**Excerpted text**
################

Obviously if everything stay still, a tripod will be the top choice. But a macro lens is still managable in my opinon, we usually take a few shots handheld before moving closer or setup a tripod for the subject. It is rather tiring if the subjects kept moving away each time you have your tripod open  :Smile:

----------


## benny

> hmmm.. agree with you.. maybe I should shoot more. Having said that, i cant go this Sunday... I will go on Friday morning to shoot....And I think, for my shots which you saw, the tripod serves me better than the monopod...alot sharper.....my hands not steady enough for the monopod


I see you are having second thoughts about the monopod now....  :Grin: 

Cheers,

----------


## wasabi8888

> I see you are having second thoughts about the monopod now.... 
> 
> Cheers,


I think my hands alone not steady enough... so monopod and tripod really serves different purposes. I am trying to see whether my tripod can be a monopod by extending only one leg. If the subject stays still, i can then extend the other 2 legs...Wonder whether people do that... or maybe I am weird

----------


## wasabi8888

Someone suggested the Wimberly F2 Macro brackets... Any comments?

Also, the remote cords SC 28/29. What is the difference between this cord and the SC 15?

----------


## benny

> Someone suggested the Wimberly F2 Macro brackets... Any comments?


Not too bad. Usually used in pairs for better effect. Best used with wireless trigger though. I might still have one lying around if you want to play with it.

Cheers,

----------


## wasabi8888

> Not too bad. Usually used in pairs for better effect. Best used with wireless trigger though. I might still have one lying around if you want to play with it.
> 
> Cheers,


the SC 15 or SC 28/29? Wonder whether there is anything you do not haVE

----------


## Goondoo

> I think my hands alone not steady enough... so monopod and tripod really serves different purposes. I am trying to see whether my tripod can be a monopod by extending only one leg. If the subject stays still, i can then extend the other 2 legs...Wonder whether people do that... or maybe I am weird


If you don't mind me asking, what mode do you usually use when shooting? What are the shuttle speeds and apertures generally used (you are using a 105mm now right?)

Edit: I just seen the EXIF of your previous trip.
Generally, to minimize hand shake, try to use this formula for shuttle speed when shooting.
1/(focal length x crop factor) or at the very least 1/focal length.

################

**Given exercise A**
Decide whether each statement agrees with the macro photography thread. Answer yes or no for each, and quote the words from the thread that decide it.
(i) benny says the Wimberly F2 Macro brackets are usually used in pairs.
(ii) wasabi8888 is trying to use a tripod as a monopod by extending only one leg.
(iii) Goondoo asks whether wasabi8888 is using a 50mm lens.
**Given exercise B**
Please write the next part of the macro photography thread, picking up after its last line.
The listing is not needed for this work.

**Source data**
################

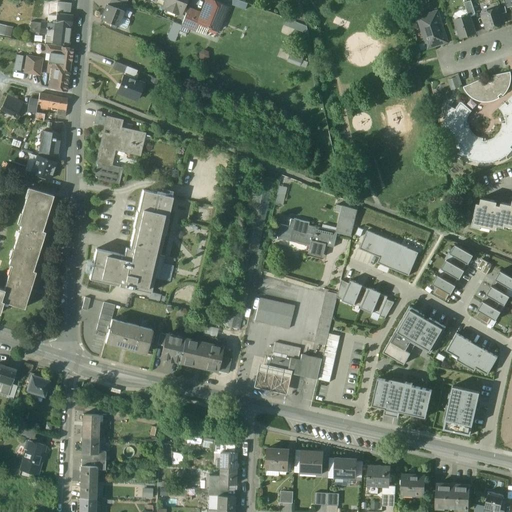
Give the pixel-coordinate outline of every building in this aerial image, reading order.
[(119,1),(115,0),(112,0),(110,6),(123,11),(126,4),(119,1)] [(155,0),(156,0),(155,0),(164,0),(165,0),(163,7),(162,8),(180,15),(185,0),(155,0)] [(226,10),(213,5),(214,2),(209,0),(206,0),(201,14),(197,23),(198,23),(206,27),(208,28),(208,27),(218,31),(219,28),(222,27),(223,22),(222,20),(226,10)] [(471,0),(464,3),(468,16),(470,15),(470,16),(475,14),(471,0)] [(65,3),(58,2),(57,6),(56,14),(68,15),(69,4),(65,3)] [(57,6),(49,5),(48,16),(56,17),(56,14),(57,6)] [(110,6),(107,5),(102,20),(118,26),(124,12),(123,11),(110,6)] [(201,14),(188,8),(181,25),(195,31),(198,23),(197,23),(201,14)] [(499,8),(482,14),(487,29),(504,23),(499,8)] [(437,11),(418,18),(428,48),(447,42),(437,11)] [(68,15),(56,14),(56,17),(55,25),(56,25),(71,27),(72,16),(68,15)] [(468,16),(455,20),(460,38),(475,33),(470,16),(470,15),(468,16)] [(288,19),(285,25),(308,34),(307,27),(288,19)] [(172,21),(168,32),(176,35),(180,24),(172,21)] [(47,24),(31,22),(29,31),(46,33),(47,29),(47,24)] [(206,27),(198,23),(195,31),(205,35),(208,28),(206,27)] [(0,25),(0,33),(11,36),(13,28),(0,25)] [(71,27),(56,25),(55,30),(54,29),(53,44),(69,45),(71,27)] [(49,62),(55,63),(51,89),(66,92),(71,49),(46,45),(45,52),(50,53),(49,62)] [(289,62),(301,66),(305,54),(293,50),(289,62)] [(19,70),(23,55),(16,54),(13,69),(19,70)] [(41,59),(27,57),(24,72),(39,74),(41,59)] [(127,66),(115,61),(113,68),(125,72),(127,66)] [(488,83),(486,83),(484,83),(483,82),(482,82),(481,81),(481,79),(463,87),(463,88),(465,90),(466,92),(468,94),(470,96),(471,97),(474,99),(476,100),(480,101),(484,102),(487,102),(491,101),(493,101),(495,100),(499,99),(499,98),(498,96),(501,94),(503,96),(506,93),(507,90),(509,87),(510,85),(511,82),(511,79),(511,77),(511,75),(510,72),(492,76),(492,77),(492,79),(491,80),(490,81),(491,82),(490,83),(489,82),(488,83)] [(140,81),(124,75),(120,84),(121,85),(118,92),(137,100),(140,91),(137,89),(140,81)] [(447,79),(451,89),(462,85),(458,75),(447,79)] [(67,99),(39,93),(38,100),(36,108),(47,110),(48,106),(57,108),(56,115),(65,116),(67,99)] [(22,103),(7,96),(1,110),(17,118),(20,111),(19,110),(22,103)] [(460,102),(456,109),(447,105),(447,106),(448,106),(446,114),(446,120),(445,120),(445,121),(446,129),(445,129),(445,130),(449,137),(448,138),(448,139),(449,139),(454,145),(453,146),(454,146),(458,143),(463,148),(458,154),(459,154),(465,157),(469,159),(469,160),(470,160),(477,161),(476,162),(477,162),(484,162),(484,163),(485,163),(492,161),(492,162),(493,162),(499,159),(500,160),(500,159),(506,156),(507,156),(511,150),(511,149),(510,147),(511,145),(511,96),(508,101),(510,103),(507,105),(505,103),(499,108),(502,111),(503,114),(504,117),(505,119),(506,123),(502,123),(502,124),(502,126),(501,128),(501,130),(499,132),(498,135),(496,136),(494,138),(493,139),(490,140),(486,141),(483,141),(483,138),(479,138),(477,137),(475,135),(474,135),(473,133),(471,131),(470,130),(470,128),(469,125),(466,126),(466,123),(467,123),(467,120),(468,118),(468,116),(470,114),(472,111),(460,101),(459,102),(460,102)] [(471,98),(466,103),(472,108),(476,104),(471,98)] [(38,100),(30,99),(28,111),(35,113),(36,108),(38,100)] [(107,117),(101,116),(102,112),(97,111),(94,123),(105,126),(107,117)] [(44,114),(35,113),(34,120),(43,121),(44,114)] [(56,115),(56,114),(54,121),(65,123),(66,116),(65,116),(56,115)] [(101,143),(115,146),(129,149),(128,151),(139,154),(141,145),(139,144),(141,133),(119,128),(121,120),(107,117),(105,126),(101,143)] [(60,134),(43,130),(39,151),(56,154),(60,134)] [(110,165),(115,146),(101,143),(97,162),(98,163),(94,178),(119,183),(122,168),(110,165)] [(56,154),(39,151),(38,156),(55,162),(56,154)] [(38,156),(37,156),(31,172),(50,179),(55,162),(38,156)] [(28,171),(18,168),(15,174),(26,177),(28,171)] [(274,201),(282,203),(286,187),(278,185),(274,201)] [(20,224),(41,231),(52,195),(28,187),(17,224),(20,224)] [(172,191),(162,188),(161,191),(156,190),(156,193),(171,196),(172,191)] [(142,190),(137,212),(136,212),(133,227),(134,227),(129,248),(125,247),(123,255),(96,249),(93,262),(90,273),(89,279),(150,293),(154,278),(159,279),(164,256),(159,255),(164,234),(165,234),(168,219),(167,219),(172,197),(171,196),(156,193),(142,190)] [(511,204),(502,203),(502,206),(497,205),(498,202),(482,198),(481,204),(478,203),(473,227),(481,228),(482,226),(498,230),(498,226),(506,228),(506,226),(511,227),(511,204)] [(357,210),(342,206),(337,231),(338,231),(338,232),(351,235),(357,210)] [(310,222),(295,218),(294,219),(290,218),(288,226),(280,224),(277,238),(289,241),(289,239),(292,228),(307,232),(309,224),(310,225),(310,222)] [(41,231),(20,224),(8,263),(10,264),(32,271),(44,232),(41,231)] [(307,232),(292,228),(289,239),(311,244),(309,251),(323,255),(326,245),(328,237),(333,239),(335,230),(310,225),(309,224),(307,232)] [(360,242),(366,229),(359,227),(354,239),(360,242)] [(419,252),(367,230),(359,249),(380,258),(378,263),(409,277),(419,252)] [(333,239),(328,237),(326,245),(334,247),(336,239),(333,239)] [(454,256),(451,263),(463,270),(467,264),(469,264),(474,256),(455,245),(450,254),(454,256)] [(483,259),(476,270),(482,273),(488,262),(483,259)] [(446,271),(442,278),(455,285),(458,279),(459,279),(464,271),(463,270),(451,263),(446,260),(442,269),(446,271)] [(93,262),(87,261),(85,269),(85,272),(90,273),(93,262)] [(488,262),(482,273),(487,276),(493,264),(488,262)] [(32,271),(10,264),(3,289),(0,297),(0,300),(2,301),(23,308),(34,272),(32,271)] [(497,281),(493,287),(505,295),(509,288),(511,289),(511,278),(500,271),(495,280),(497,281)] [(437,287),(433,293),(446,301),(450,294),(451,295),(456,286),(455,285),(442,278),(438,276),(432,285),(437,287)] [(361,309),(369,290),(362,287),(363,285),(351,280),(349,284),(342,301),(361,309)] [(342,301),(349,284),(340,281),(338,294),(337,299),(342,301)] [(488,296),(484,302),(497,310),(500,303),(505,306),(510,297),(505,295),(493,287),(491,286),(486,295),(488,296)] [(369,290),(361,309),(379,317),(386,301),(387,299),(380,295),(381,293),(370,288),(369,290)] [(314,343),(325,345),(337,299),(338,294),(327,292),(314,343)] [(84,297),(81,309),(87,310),(90,299),(84,297)] [(295,306),(260,298),(254,321),(290,329),(295,306)] [(386,301),(379,317),(385,320),(393,304),(386,301)] [(115,305),(103,302),(96,330),(107,333),(115,305)] [(479,312),(475,318),(488,325),(491,319),(496,321),(501,312),(497,310),(484,302),(483,302),(477,311),(479,312)] [(446,327),(409,306),(383,352),(405,364),(411,353),(402,348),(407,339),(431,353),(446,327)] [(152,330),(112,319),(106,342),(118,345),(118,344),(137,349),(137,350),(146,353),(152,330)] [(168,333),(160,332),(157,344),(164,345),(166,336),(167,337),(168,333)] [(341,336),(329,333),(318,380),(330,383),(341,336)] [(498,357),(457,333),(447,351),(458,357),(456,360),(474,371),(476,368),(488,375),(498,357)] [(167,337),(166,336),(164,345),(161,358),(167,359),(167,360),(174,362),(174,361),(179,362),(184,338),(174,336),(174,338),(167,337)] [(223,347),(184,338),(179,362),(218,371),(218,369),(221,356),(223,347)] [(276,343),(273,357),(286,360),(286,357),(291,358),(298,360),(300,348),(276,343)] [(435,358),(442,362),(445,357),(438,353),(435,358)] [(322,360),(302,355),(300,361),(301,361),(300,366),(299,370),(299,369),(298,374),(318,379),(322,360)] [(231,359),(221,356),(218,369),(228,372),(231,359)] [(273,357),(272,357),(269,367),(288,372),(291,358),(286,357),(286,360),(273,357)] [(298,360),(291,358),(288,372),(293,373),(298,374),(299,369),(299,370),(300,366),(301,361),(300,361),(298,360)] [(10,385),(10,384),(15,369),(0,364),(0,381),(3,383),(0,391),(0,393),(6,395),(7,395),(10,385)] [(258,378),(255,389),(287,396),(290,386),(293,373),(288,372),(269,367),(261,365),(258,378)] [(40,376),(30,372),(28,378),(30,378),(26,390),(43,396),(48,381),(39,378),(40,376)] [(393,382),(378,379),(372,405),(385,408),(384,413),(383,414),(398,418),(400,412),(426,417),(432,391),(413,386),(413,384),(405,382),(404,386),(392,384),(393,382)] [(17,386),(10,384),(10,385),(7,395),(6,395),(6,398),(12,400),(17,386)] [(481,392),(454,385),(442,431),(470,437),(481,392)] [(98,421),(82,420),(82,436),(97,437),(98,421)] [(35,431),(10,424),(8,432),(33,439),(35,431)] [(97,437),(82,436),(81,453),(93,454),(97,454),(97,451),(97,437)] [(45,446),(27,441),(25,450),(20,470),(35,474),(40,454),(43,455),(45,446)] [(289,449),(267,448),(266,468),(279,468),(288,469),(289,449)] [(323,451),(300,450),(299,473),(300,473),(300,470),(315,471),(315,474),(321,474),(323,451)] [(105,451),(97,451),(97,454),(93,454),(93,460),(105,460),(105,451)] [(356,459),(334,458),(333,476),(355,477),(356,459)] [(93,460),(91,460),(90,466),(97,466),(96,469),(105,470),(105,460),(93,460)] [(90,466),(81,465),(80,482),(96,482),(96,469),(97,466),(90,466)] [(389,467),(368,466),(367,485),(378,486),(382,486),(388,486),(389,467)] [(235,468),(219,468),(219,475),(219,484),(227,484),(234,485),(235,468)] [(425,475),(401,474),(400,495),(424,496),(425,475)] [(219,475),(209,475),(209,489),(220,490),(227,490),(227,484),(219,484),(219,475)] [(96,482),(80,482),(79,498),(95,499),(96,482)] [(159,496),(168,496),(167,483),(159,483),(159,496)] [(469,485),(436,483),(435,508),(468,509),(469,485)] [(378,486),(367,485),(366,494),(377,495),(378,486)] [(388,486),(382,486),(382,495),(394,495),(395,486),(388,486)] [(142,498),(153,498),(153,488),(142,488),(142,498)] [(293,492),(280,491),(279,502),(292,503),(293,492)] [(327,493),(314,493),(314,504),(326,505),(327,493)] [(338,494),(327,493),(326,505),(338,505),(338,494)] [(503,496),(488,493),(485,507),(485,508),(501,511),(501,510),(503,496)] [(220,495),(217,495),(217,496),(216,510),(233,510),(234,496),(220,495)] [(394,495),(382,495),(381,507),(394,507),(394,495)] [(94,511),(95,499),(79,498),(78,511),(94,511)] [(370,501),(371,508),(379,508),(378,500),(370,501)]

################

**Task output A**
(i) Yes: "Usually used in pairs for better effect."
(ii) Yes: "I am trying to see whether my tripod can be a monopod by extending only one leg."
(iii) No: "you are using a 105mm now right?"

**Task output B**
If you find the background too dark, up your ISO. This formula will help your stableness by a huge mile even when hand held. The other concern should be getting the insects in focus as the wind blows.... something that even using a tripod can' help.
For aperture size, most macro photographers recommend f8-f11 as it is generally the sharpest.
Try it, you will be amaze of the result yourself.

----------


## Goondoo

> If you don't mind me asking, what mode do you usually use when shooting? What are the shuttle speeds and apertures generally used (you are using a 105mm now right?)
> 
> Edit: I just seen the EXIF of your previous trip.
> Generally, to minimize hand shake, try to use this formula for shuttle speed when shooting.
> 1/(focal length x crop factor) or at the very least 1/focal length.
> If you find the background too dark, up your ISO. This formula will help your stableness by a huge mile even when hand held. The other concern should be getting the insects in focus as the wind blows.... something that even using a tripod can' help.
> For aperture size, most macro photographers recommend f8-f11 as it is generally the sharpest.
> Try it, you will be amaze of the result yourself.



Or you can try this....

----------


## hwchoy

> I do worry that if I upgrade to D3, both the 105 and 180 will be damn short...



I assume you mean that you are worrying that the working distance from you to the subject will be reduced when you go FX/full frame?

note that minimum focusing distance, working distance, magnification, etc are all optical property of the lens itself, regardless of the body you are using.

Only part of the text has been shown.